Have you ever asked God to do something and then you see how He is doing it and you go "NOOOOOOO!!! Wait, that's not how I wanted You to do it." Because of course, we know so much more than God, right? Yes, I'm being sarcastic but that is the way we act.
In the last few months I've been on a road that while I'd travelled close to there, I had not been on that particular road. I could see the path I had taken before, it was familiar and comfortable. I thought when I started writing that would be the path I went down. I didn't know that God was going to have me digging around so much in my own past hurts and pains.

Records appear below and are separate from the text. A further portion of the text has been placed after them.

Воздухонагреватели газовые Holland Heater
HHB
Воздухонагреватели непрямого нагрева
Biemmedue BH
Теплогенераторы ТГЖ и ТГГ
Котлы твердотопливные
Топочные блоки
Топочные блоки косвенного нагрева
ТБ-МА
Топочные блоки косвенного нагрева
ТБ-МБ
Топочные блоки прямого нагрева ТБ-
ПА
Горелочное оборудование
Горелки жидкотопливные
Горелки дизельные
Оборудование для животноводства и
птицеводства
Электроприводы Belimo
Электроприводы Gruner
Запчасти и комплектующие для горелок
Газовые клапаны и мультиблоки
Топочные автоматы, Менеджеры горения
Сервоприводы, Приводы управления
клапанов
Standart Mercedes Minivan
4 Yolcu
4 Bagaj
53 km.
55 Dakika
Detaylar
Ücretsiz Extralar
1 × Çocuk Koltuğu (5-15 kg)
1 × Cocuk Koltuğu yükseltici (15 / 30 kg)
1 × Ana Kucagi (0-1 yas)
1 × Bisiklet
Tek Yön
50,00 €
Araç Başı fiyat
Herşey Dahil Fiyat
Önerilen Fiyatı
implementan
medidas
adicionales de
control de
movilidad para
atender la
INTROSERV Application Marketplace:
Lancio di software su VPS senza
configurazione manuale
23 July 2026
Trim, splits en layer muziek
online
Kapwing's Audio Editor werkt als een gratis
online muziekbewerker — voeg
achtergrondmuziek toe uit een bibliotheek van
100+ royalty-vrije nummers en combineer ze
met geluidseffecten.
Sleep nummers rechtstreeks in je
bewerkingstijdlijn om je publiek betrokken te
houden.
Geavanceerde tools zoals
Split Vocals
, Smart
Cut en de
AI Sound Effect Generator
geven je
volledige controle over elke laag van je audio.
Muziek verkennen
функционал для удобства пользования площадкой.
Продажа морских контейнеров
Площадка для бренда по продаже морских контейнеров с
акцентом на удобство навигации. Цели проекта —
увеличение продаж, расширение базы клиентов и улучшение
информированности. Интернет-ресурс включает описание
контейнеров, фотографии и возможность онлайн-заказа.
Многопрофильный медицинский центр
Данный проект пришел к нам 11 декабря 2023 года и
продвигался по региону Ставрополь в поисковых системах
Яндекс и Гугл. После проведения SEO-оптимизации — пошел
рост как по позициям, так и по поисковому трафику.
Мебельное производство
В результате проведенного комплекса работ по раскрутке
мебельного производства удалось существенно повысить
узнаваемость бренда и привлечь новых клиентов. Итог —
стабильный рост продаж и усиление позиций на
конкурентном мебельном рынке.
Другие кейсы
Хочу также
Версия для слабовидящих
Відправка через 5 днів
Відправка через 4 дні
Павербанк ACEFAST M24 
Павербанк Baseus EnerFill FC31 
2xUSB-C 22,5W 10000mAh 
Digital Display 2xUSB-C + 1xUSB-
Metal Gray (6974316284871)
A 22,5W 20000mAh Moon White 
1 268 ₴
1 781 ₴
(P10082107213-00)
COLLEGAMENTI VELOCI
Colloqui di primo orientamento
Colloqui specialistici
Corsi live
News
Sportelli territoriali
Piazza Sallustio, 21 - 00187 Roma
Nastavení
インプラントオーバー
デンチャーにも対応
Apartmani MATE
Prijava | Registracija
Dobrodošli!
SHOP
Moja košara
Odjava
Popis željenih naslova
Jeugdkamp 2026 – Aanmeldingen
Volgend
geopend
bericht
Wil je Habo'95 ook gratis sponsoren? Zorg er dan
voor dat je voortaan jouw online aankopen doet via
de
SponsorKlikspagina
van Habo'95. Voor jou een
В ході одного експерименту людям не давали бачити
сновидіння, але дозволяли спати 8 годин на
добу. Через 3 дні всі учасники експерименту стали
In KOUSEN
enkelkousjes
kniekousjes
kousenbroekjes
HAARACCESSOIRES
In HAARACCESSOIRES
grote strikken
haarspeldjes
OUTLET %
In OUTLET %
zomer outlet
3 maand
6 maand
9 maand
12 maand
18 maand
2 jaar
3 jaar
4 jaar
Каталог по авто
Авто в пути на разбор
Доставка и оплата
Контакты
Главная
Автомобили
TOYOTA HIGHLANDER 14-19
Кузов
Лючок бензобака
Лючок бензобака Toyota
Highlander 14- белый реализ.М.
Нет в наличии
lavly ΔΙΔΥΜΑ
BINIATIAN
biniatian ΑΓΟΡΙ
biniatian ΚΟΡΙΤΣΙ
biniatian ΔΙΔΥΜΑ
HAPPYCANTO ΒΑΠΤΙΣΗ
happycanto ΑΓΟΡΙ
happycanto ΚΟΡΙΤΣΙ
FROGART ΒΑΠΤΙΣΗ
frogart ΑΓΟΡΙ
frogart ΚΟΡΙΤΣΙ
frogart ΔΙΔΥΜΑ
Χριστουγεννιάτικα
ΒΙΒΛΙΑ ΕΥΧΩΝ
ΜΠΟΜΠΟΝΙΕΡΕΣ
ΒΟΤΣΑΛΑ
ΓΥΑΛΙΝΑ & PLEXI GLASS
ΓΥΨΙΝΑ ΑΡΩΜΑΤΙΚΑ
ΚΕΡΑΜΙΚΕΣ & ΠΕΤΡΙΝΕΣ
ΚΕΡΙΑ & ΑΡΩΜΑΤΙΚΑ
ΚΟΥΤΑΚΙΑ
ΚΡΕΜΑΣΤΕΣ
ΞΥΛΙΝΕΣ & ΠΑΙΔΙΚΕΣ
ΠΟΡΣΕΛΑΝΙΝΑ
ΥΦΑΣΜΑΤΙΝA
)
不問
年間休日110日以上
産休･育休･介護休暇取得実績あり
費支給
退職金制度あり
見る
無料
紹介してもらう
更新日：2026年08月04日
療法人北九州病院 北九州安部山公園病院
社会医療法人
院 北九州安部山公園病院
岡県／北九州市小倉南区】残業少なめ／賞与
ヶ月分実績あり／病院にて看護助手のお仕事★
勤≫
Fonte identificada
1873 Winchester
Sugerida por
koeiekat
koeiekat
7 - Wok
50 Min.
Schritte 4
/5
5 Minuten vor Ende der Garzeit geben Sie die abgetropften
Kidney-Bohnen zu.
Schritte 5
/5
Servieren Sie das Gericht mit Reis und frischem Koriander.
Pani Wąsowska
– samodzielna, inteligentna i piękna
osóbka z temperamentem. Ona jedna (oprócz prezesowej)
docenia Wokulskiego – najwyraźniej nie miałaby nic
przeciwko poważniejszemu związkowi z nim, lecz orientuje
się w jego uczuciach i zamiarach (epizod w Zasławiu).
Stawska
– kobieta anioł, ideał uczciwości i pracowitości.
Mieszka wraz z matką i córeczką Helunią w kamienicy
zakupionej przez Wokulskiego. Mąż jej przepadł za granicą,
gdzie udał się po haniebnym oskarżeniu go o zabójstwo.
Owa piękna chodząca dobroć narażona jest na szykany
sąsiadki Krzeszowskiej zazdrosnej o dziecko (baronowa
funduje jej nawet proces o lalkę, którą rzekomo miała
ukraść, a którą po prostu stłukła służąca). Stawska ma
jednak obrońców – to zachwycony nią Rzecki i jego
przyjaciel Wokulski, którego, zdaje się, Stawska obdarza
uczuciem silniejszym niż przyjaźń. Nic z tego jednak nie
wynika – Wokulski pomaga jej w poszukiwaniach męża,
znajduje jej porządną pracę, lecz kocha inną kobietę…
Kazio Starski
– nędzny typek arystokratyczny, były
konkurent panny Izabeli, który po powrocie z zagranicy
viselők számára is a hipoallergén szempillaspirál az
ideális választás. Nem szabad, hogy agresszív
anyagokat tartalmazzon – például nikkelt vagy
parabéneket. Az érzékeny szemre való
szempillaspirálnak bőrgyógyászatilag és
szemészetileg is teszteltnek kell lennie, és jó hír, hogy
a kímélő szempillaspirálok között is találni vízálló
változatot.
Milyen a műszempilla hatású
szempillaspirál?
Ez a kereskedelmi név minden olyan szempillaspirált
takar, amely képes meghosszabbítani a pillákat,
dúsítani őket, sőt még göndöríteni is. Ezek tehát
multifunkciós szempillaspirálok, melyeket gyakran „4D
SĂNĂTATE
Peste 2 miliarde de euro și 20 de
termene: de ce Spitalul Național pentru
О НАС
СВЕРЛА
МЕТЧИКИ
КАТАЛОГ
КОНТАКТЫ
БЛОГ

I didn't realize that to be used I was going to have to pull the hurt out for display. I didn't realize that to help someone I was going to have to share things I'd never told anyone. It is scary. But it is also freeing. I allows you to see where God has brought you from. It sometimes exposes areas that you thought were resolved and realize, they aren't, you need to allow God to work on them more. That work may be painful but oh the joy it can bring.
But God knows best. I look at things I've done, places I've been. I am not proud of them, yet even those can be used for God's glory in helping others with similar struggles.
Then there is the other part of telling God you are ready and willing for Him to use you. The devil doesn't like it, he is going to throw so many things at you. Around our house patience is not in large quantities, that is true for me, my daughter and granddaughter. You ask God to use you and the devil will push every button he can to make your patience snap. Trust me, he has. And unfortunately sometimes it worked, at least for a while. But the difference now and I know why they are happening and I can Nail It To the Cross.
I asked God to use me, I knew how I wanted to be used. I had a plan. God has a purpose and His purpose is so much better than any plan I can make. I'm not qualified in myself for some of the areas He has me working in, yet time and again He gives me the answers, He shows the way. He doesn't need you to be qualified, He just needs you to be willing!